Это произведение является заключительным в серии книжных работ «Жизнь после», продолжая линию книг этой же серии «Жизнь после: Надежда во мраке» и «Жизнь после: Под сводами бури». Сами книги берут своё творческое начало в романе-антиутопии «Под ласковым солнцем: Империя камня и веры».
Героям в последний раз суждено собраться и вместе выступить против своего главного противника – Архиканцлера, который превратил их жизнь в бесконечную борьбу. Но теперь их оружие не автоматы и патроны, не пушки и снаряды, а нечто иное, стоящее на ступень выше. Теперь их главное орудие – суть карточных игр и самой жизни – великий обман, свершённый на глазах у всех. И кульминация этой лжи должна стать ключом к спокойной жизни героев, став концом в их борьбе, но по правилам жизни, может ли для кого-то стать конец началом новой партии?
«Суть вышей комбинации, собранной из самых маститых карт, не заключается в её неоспоримости. Можно её оспорить, собрав ровно такую же комбинацию карт. Но почему, же тогда она так примечательна? Потому что человек, получая её, обретает надежду и веру в то, что он не потерпит поражения. Высшая масть, собрание их в высшую комбинацию есть гарантия для души, дающая спокойствие ей».
– Сарагон Мальтийский.
«Heureux au jeu, malheureux en amour – Кому везёт в картах, тому не везёт в любви.
– Древняя пословица Франции
«Хороший игрок всегда помнит это правило: к игре присмотрись, а потом уж за карты берись».

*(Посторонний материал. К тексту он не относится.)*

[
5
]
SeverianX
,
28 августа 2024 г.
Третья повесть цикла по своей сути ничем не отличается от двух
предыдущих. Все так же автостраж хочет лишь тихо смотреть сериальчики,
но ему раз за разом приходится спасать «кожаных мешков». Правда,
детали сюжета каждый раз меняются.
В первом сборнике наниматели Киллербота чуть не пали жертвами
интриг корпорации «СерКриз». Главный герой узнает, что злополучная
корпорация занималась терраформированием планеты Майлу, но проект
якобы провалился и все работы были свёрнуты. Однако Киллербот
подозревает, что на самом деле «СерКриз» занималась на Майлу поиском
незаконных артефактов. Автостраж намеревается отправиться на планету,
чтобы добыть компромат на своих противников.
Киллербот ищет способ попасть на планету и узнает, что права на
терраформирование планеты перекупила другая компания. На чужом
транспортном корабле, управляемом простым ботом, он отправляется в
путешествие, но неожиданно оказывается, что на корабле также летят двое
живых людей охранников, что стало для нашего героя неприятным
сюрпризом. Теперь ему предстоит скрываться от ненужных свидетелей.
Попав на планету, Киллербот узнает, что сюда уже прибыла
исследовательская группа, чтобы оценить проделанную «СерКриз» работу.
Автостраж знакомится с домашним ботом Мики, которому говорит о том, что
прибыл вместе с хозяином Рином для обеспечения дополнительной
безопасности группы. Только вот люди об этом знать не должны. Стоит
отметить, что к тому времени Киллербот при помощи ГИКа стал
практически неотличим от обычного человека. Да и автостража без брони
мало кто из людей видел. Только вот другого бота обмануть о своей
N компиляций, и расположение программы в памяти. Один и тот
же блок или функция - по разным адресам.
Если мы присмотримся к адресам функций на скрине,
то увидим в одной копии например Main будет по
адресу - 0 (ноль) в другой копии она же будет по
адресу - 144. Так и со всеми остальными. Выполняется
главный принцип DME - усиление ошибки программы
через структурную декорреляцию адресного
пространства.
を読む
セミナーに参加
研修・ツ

– Изречение известного человека из произведения докризисной эпохи Кена Кизи. «Над кукушкиным гнездом»
Где-то на окраинах Автократорства.
В устроенной государством деревенской таверне повисла атмосфера радости. И даже, несмотря на её государственность, тут витала некая радость и лёгкая, детская несдержанность, недоступная для стопроцентного концентрата государства, праведности и вечного воздаяния – городов Автократорства.
Старые деревянные стены, помнили всё, что тут происходила за последние двадцать лет, со дня её существования. И драки, разгоняемые полицейскими, и молитвенные ярые проповеди Культа Государства, прерываемые едва хмельными возгласами завсегдатаев. Этим она и отличалась от миллионов кофеин, ресторанов и пабов в бесчисленных городах Империи Рейх. Если там всё загонялось в строгие, непреступные моральные рамки и даже количество алкоголя на день могли жёстко контролировать, дабы гражданин «не упился и не стал воплощением всей антиморальности, животным, чью натуру мы обязаны задавить». Тут, в этой старой деревенской таверне можно было и слегка переборщить с содержанием алкоголя в кружке пива… или кружках.